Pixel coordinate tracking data

· · · ·

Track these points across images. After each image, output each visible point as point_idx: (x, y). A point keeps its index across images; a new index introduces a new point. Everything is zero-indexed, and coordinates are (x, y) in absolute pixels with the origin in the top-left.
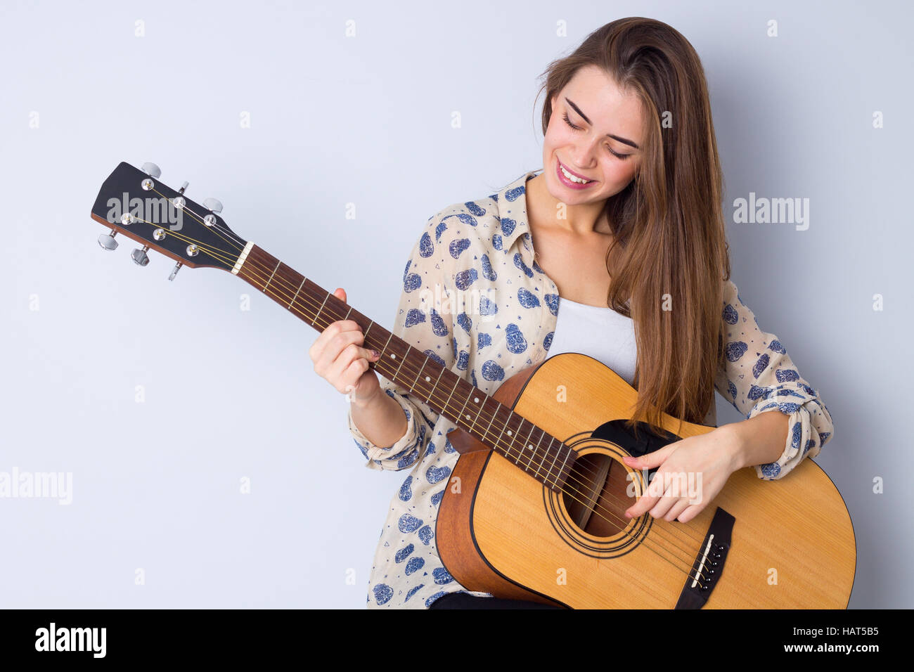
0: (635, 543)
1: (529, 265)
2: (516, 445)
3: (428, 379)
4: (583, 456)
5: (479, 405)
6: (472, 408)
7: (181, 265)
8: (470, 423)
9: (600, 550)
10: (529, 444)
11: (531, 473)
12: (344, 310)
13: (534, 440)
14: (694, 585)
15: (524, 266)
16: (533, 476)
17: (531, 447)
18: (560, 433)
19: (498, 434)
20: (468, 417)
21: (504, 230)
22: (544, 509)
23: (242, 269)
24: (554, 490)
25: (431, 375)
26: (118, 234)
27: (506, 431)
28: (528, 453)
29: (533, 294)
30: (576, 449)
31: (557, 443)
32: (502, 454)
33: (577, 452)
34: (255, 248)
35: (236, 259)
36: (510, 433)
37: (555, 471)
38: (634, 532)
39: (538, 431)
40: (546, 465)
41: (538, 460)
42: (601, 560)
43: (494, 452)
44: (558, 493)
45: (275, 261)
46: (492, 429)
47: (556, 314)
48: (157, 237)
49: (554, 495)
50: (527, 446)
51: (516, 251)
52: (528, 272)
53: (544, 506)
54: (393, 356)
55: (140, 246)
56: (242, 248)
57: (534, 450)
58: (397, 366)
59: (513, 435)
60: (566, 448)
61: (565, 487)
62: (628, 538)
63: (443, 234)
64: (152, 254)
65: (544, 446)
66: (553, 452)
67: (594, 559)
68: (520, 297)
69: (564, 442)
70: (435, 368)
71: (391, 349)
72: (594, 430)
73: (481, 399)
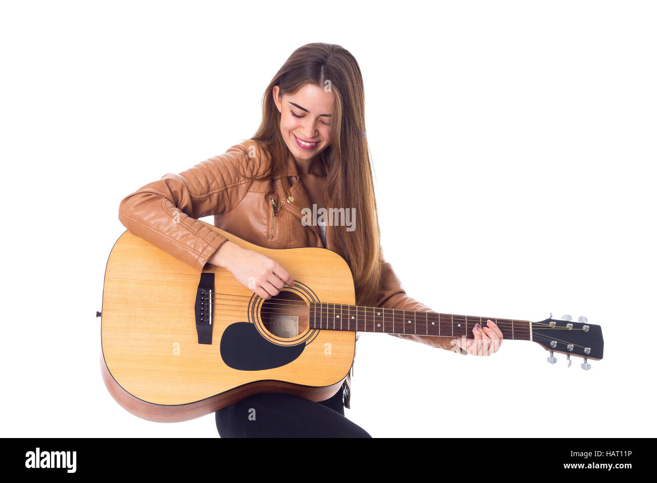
2: (346, 313)
3: (410, 322)
5: (376, 324)
6: (379, 319)
7: (551, 319)
8: (376, 310)
13: (338, 320)
14: (210, 291)
17: (338, 317)
18: (323, 334)
19: (359, 313)
20: (379, 314)
22: (312, 290)
26: (583, 323)
27: (355, 317)
28: (338, 312)
30: (312, 331)
31: (326, 329)
33: (310, 329)
35: (533, 327)
39: (338, 329)
40: (324, 310)
41: (331, 311)
45: (515, 339)
49: (311, 301)
53: (314, 292)
54: (433, 323)
56: (533, 337)
58: (428, 320)
59: (350, 317)
60: (318, 327)
65: (331, 320)
66: (324, 320)
69: (320, 329)
70: (409, 330)
71: (436, 327)
72: (306, 347)
73: (376, 327)
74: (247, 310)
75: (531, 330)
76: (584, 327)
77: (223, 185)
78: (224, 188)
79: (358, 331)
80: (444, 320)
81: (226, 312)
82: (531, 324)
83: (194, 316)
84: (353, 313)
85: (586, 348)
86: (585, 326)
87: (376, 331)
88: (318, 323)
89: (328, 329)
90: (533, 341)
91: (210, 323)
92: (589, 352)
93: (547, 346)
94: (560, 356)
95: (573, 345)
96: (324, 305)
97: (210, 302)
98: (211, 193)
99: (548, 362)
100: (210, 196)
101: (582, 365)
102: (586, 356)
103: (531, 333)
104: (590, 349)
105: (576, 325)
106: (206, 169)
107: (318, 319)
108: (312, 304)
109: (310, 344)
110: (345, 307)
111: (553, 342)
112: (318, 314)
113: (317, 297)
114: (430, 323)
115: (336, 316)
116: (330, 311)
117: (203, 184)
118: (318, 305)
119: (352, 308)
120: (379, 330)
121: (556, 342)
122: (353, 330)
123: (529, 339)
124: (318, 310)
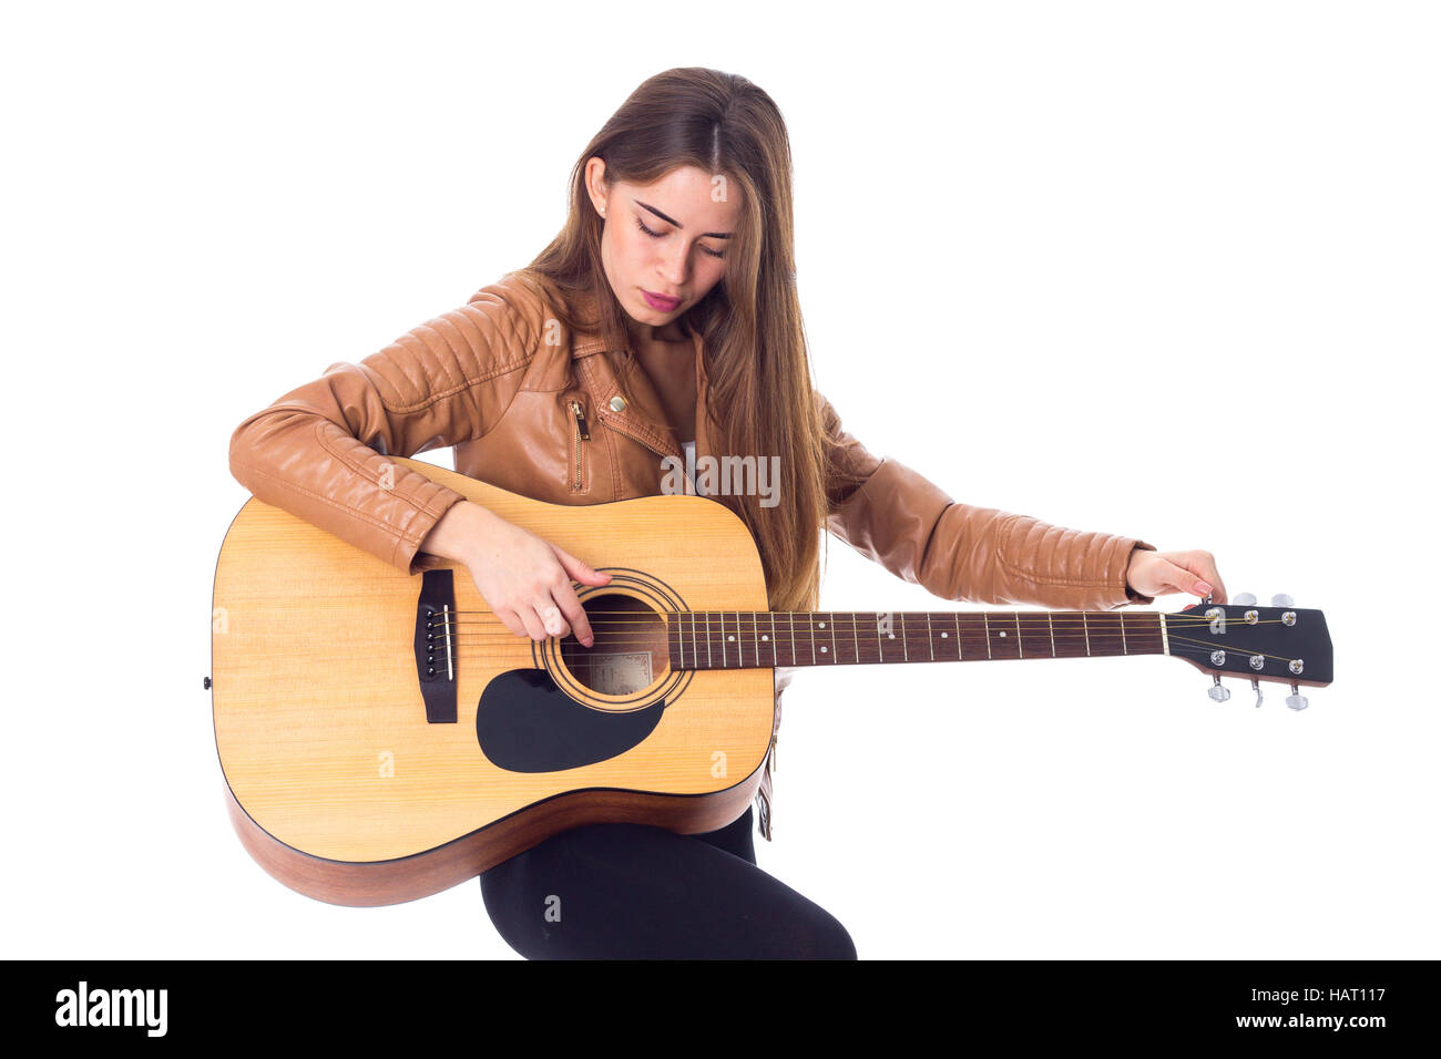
3: (892, 637)
5: (818, 647)
6: (823, 637)
10: (736, 641)
11: (715, 615)
12: (1030, 651)
13: (732, 647)
14: (446, 607)
16: (709, 614)
17: (732, 639)
18: (702, 679)
19: (778, 627)
20: (822, 625)
22: (671, 587)
24: (676, 615)
26: (1281, 607)
27: (770, 636)
28: (731, 629)
30: (676, 674)
31: (706, 668)
33: (673, 670)
35: (1167, 624)
39: (733, 666)
40: (701, 627)
41: (715, 628)
44: (668, 614)
45: (1132, 651)
49: (670, 609)
50: (736, 637)
53: (676, 591)
54: (944, 635)
58: (934, 627)
59: (760, 638)
60: (688, 665)
65: (716, 647)
66: (702, 648)
69: (694, 670)
70: (891, 654)
71: (951, 642)
72: (665, 710)
73: (819, 654)
75: (1164, 631)
76: (1285, 617)
77: (461, 379)
78: (462, 387)
79: (779, 665)
80: (968, 625)
81: (485, 652)
82: (1162, 618)
83: (414, 666)
84: (765, 628)
85: (1293, 662)
86: (1287, 614)
87: (819, 663)
88: (688, 657)
89: (714, 668)
90: (1172, 653)
91: (451, 677)
92: (1301, 670)
93: (1204, 663)
94: (1237, 685)
95: (1261, 657)
96: (700, 616)
97: (448, 632)
98: (435, 397)
99: (1211, 700)
100: (432, 405)
101: (1288, 700)
102: (1295, 680)
103: (1165, 638)
104: (1301, 661)
105: (1265, 613)
106: (419, 346)
107: (688, 647)
108: (672, 617)
109: (674, 704)
110: (746, 616)
111: (1216, 653)
112: (687, 637)
113: (681, 599)
114: (937, 635)
115: (726, 639)
116: (712, 627)
117: (416, 381)
118: (686, 617)
119: (760, 616)
120: (824, 660)
121: (1223, 653)
122: (767, 664)
123: (1161, 652)
124: (687, 627)
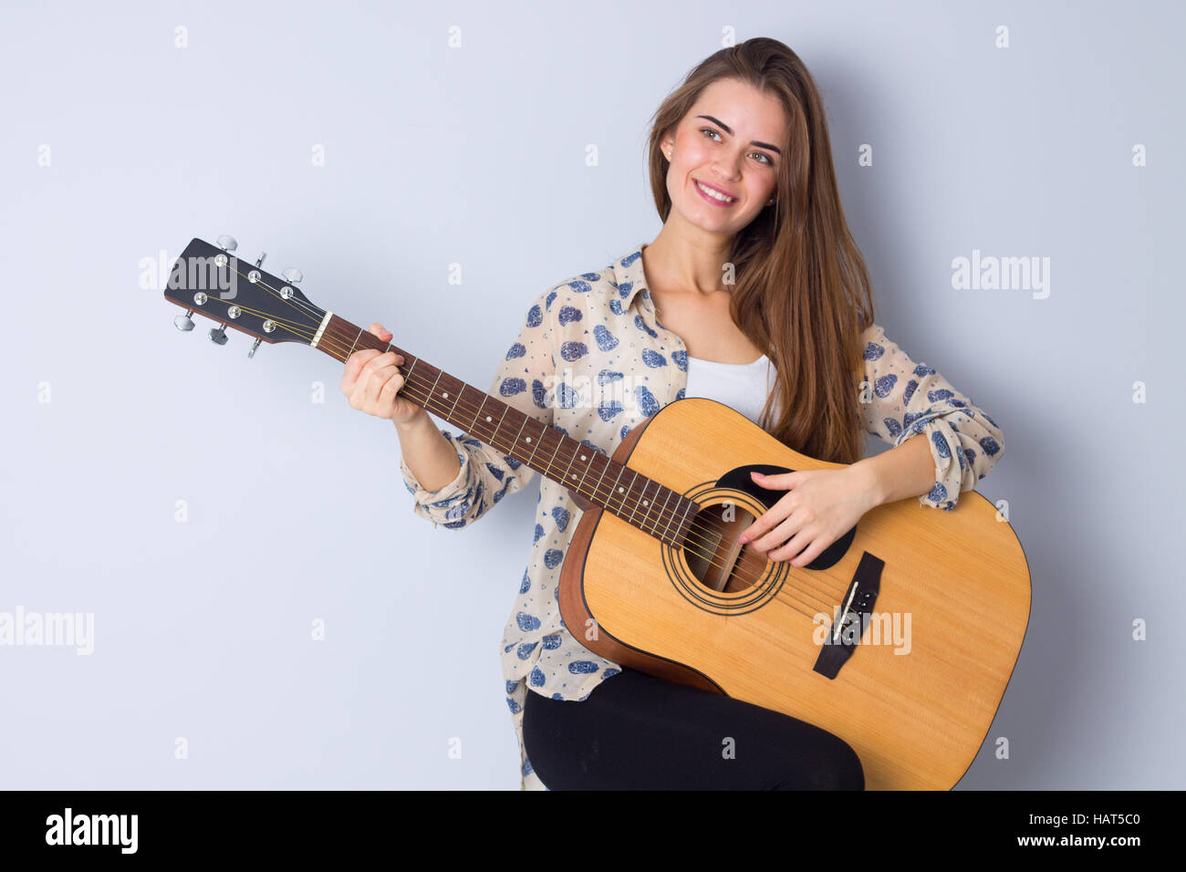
0: (768, 597)
1: (652, 326)
2: (628, 502)
3: (528, 440)
4: (706, 509)
5: (586, 462)
6: (579, 467)
7: (260, 341)
8: (576, 483)
9: (728, 607)
10: (643, 499)
11: (646, 530)
12: (432, 374)
13: (649, 495)
15: (646, 328)
16: (650, 534)
17: (646, 503)
18: (679, 485)
19: (608, 491)
20: (574, 477)
21: (622, 294)
22: (664, 568)
23: (321, 341)
24: (674, 547)
25: (531, 435)
26: (195, 314)
27: (617, 489)
28: (643, 509)
29: (659, 353)
30: (697, 501)
31: (676, 496)
32: (614, 512)
33: (699, 505)
34: (335, 318)
35: (315, 332)
36: (621, 490)
37: (674, 527)
38: (766, 586)
39: (654, 485)
40: (664, 521)
41: (654, 516)
42: (729, 617)
43: (605, 511)
44: (678, 549)
45: (356, 329)
46: (601, 487)
47: (686, 369)
48: (233, 316)
49: (674, 551)
50: (642, 502)
51: (635, 313)
52: (652, 333)
53: (662, 564)
54: (489, 419)
55: (217, 325)
56: (321, 320)
57: (649, 506)
58: (494, 429)
59: (625, 493)
60: (686, 501)
61: (686, 544)
62: (760, 592)
63: (554, 302)
64: (230, 332)
65: (660, 503)
66: (671, 506)
67: (721, 617)
68: (644, 358)
69: (684, 496)
70: (537, 427)
71: (487, 412)
72: (718, 479)
73: (589, 456)
74: (785, 585)
79: (621, 465)
80: (465, 421)
82: (317, 339)
84: (619, 497)
86: (196, 304)
88: (683, 507)
89: (668, 490)
94: (278, 272)
96: (656, 537)
102: (227, 254)
103: (324, 326)
105: (216, 312)
109: (710, 480)
110: (624, 516)
113: (662, 554)
114: (495, 422)
118: (667, 540)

· · · ·

To do: Lines from the one above containing "31: (557, 443)" down to the one containing "123: (529, 339)" should be transcribed exactly, with both ends kept and no pictures.

Exercise answer:
31: (557, 443)
32: (502, 454)
33: (577, 452)
34: (255, 248)
35: (236, 259)
36: (510, 433)
37: (555, 471)
38: (634, 532)
39: (538, 431)
40: (546, 465)
41: (538, 460)
42: (601, 560)
43: (494, 452)
44: (558, 493)
45: (275, 261)
46: (492, 429)
47: (556, 314)
48: (157, 237)
49: (554, 495)
50: (527, 446)
51: (516, 251)
52: (528, 272)
53: (544, 506)
54: (393, 356)
55: (140, 246)
56: (242, 248)
57: (534, 450)
58: (397, 366)
59: (513, 435)
60: (566, 448)
61: (565, 487)
62: (628, 538)
63: (443, 234)
64: (152, 254)
65: (544, 446)
66: (553, 452)
67: (594, 559)
68: (520, 297)
69: (564, 442)
70: (435, 368)
71: (391, 349)
72: (594, 430)
73: (481, 399)
2: (346, 313)
3: (410, 322)
5: (376, 324)
6: (379, 319)
7: (551, 319)
8: (376, 310)
13: (338, 320)
14: (210, 291)
17: (338, 317)
18: (323, 334)
19: (359, 313)
20: (379, 314)
22: (312, 290)
26: (583, 323)
27: (355, 317)
28: (338, 312)
30: (312, 331)
31: (326, 329)
33: (310, 329)
35: (533, 327)
39: (338, 329)
40: (324, 310)
41: (331, 311)
45: (515, 339)
49: (311, 301)
53: (314, 292)
54: (433, 323)
56: (533, 337)
58: (428, 320)
59: (350, 317)
60: (318, 327)
65: (331, 320)
66: (324, 320)
69: (320, 329)
70: (409, 330)
71: (436, 327)
72: (306, 347)
73: (376, 327)
74: (247, 310)
75: (531, 330)
76: (584, 327)
77: (223, 185)
78: (224, 188)
79: (358, 331)
80: (444, 320)
81: (226, 312)
82: (531, 324)
83: (194, 316)
84: (353, 313)
85: (586, 348)
86: (585, 326)
87: (376, 331)
88: (318, 323)
89: (328, 329)
90: (533, 341)
91: (210, 323)
92: (589, 352)
93: (547, 346)
94: (560, 356)
95: (573, 345)
96: (324, 305)
97: (210, 302)
98: (211, 193)
99: (548, 362)
100: (210, 196)
101: (582, 365)
102: (586, 356)
103: (531, 333)
104: (590, 349)
105: (576, 325)
106: (206, 169)
107: (318, 319)
108: (312, 304)
109: (310, 344)
110: (345, 307)
111: (553, 342)
112: (318, 314)
113: (317, 297)
114: (430, 323)
115: (336, 316)
116: (330, 311)
117: (203, 184)
118: (318, 305)
119: (352, 308)
120: (379, 330)
121: (556, 342)
122: (353, 330)
123: (529, 339)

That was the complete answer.